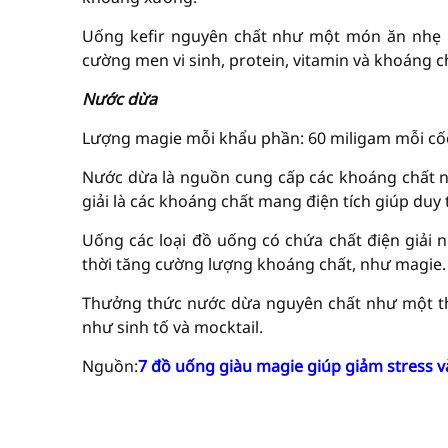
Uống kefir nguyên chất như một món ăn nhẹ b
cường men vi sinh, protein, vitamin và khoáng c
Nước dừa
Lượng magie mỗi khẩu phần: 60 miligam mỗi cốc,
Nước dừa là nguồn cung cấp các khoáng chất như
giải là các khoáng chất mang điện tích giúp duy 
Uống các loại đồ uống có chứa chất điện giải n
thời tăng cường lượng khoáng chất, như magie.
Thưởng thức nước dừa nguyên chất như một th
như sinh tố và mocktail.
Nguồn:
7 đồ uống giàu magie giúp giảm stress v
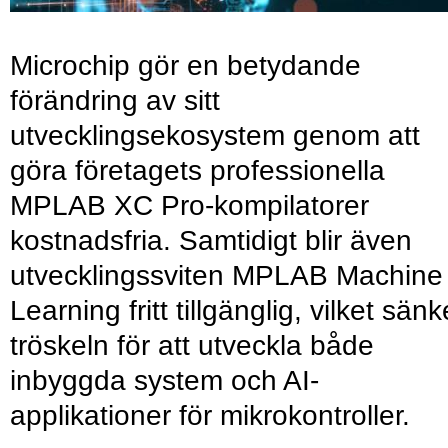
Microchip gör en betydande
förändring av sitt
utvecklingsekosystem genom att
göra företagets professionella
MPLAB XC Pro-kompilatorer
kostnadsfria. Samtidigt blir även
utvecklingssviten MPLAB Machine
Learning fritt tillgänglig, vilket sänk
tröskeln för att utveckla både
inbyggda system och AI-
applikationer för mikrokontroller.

* What to produce *
Your copy should hold only the lines running from the one that contains "Uống các loại" through the final line of the data; transcribe them exactly, both ends included, and leave pictures out.

* Written solution *
Uống các loại đồ uống có chứa chất điện giải n
thời tăng cường lượng khoáng chất, như magie.
Thưởng thức nước dừa nguyên chất như một th
như sinh tố và mocktail.
Nguồn:
7 đồ uống giàu magie giúp giảm stress v
Microchip gör en betydande
förändring av sitt
utvecklingsekosystem genom att
göra företagets professionella
MPLAB XC Pro-kompilatorer
kostnadsfria. Samtidigt blir även
utvecklingssviten MPLAB Machine
Learning fritt tillgänglig, vilket sänk
tröskeln för att utveckla både
inbyggda system och AI-
applikationer för mikrokontroller.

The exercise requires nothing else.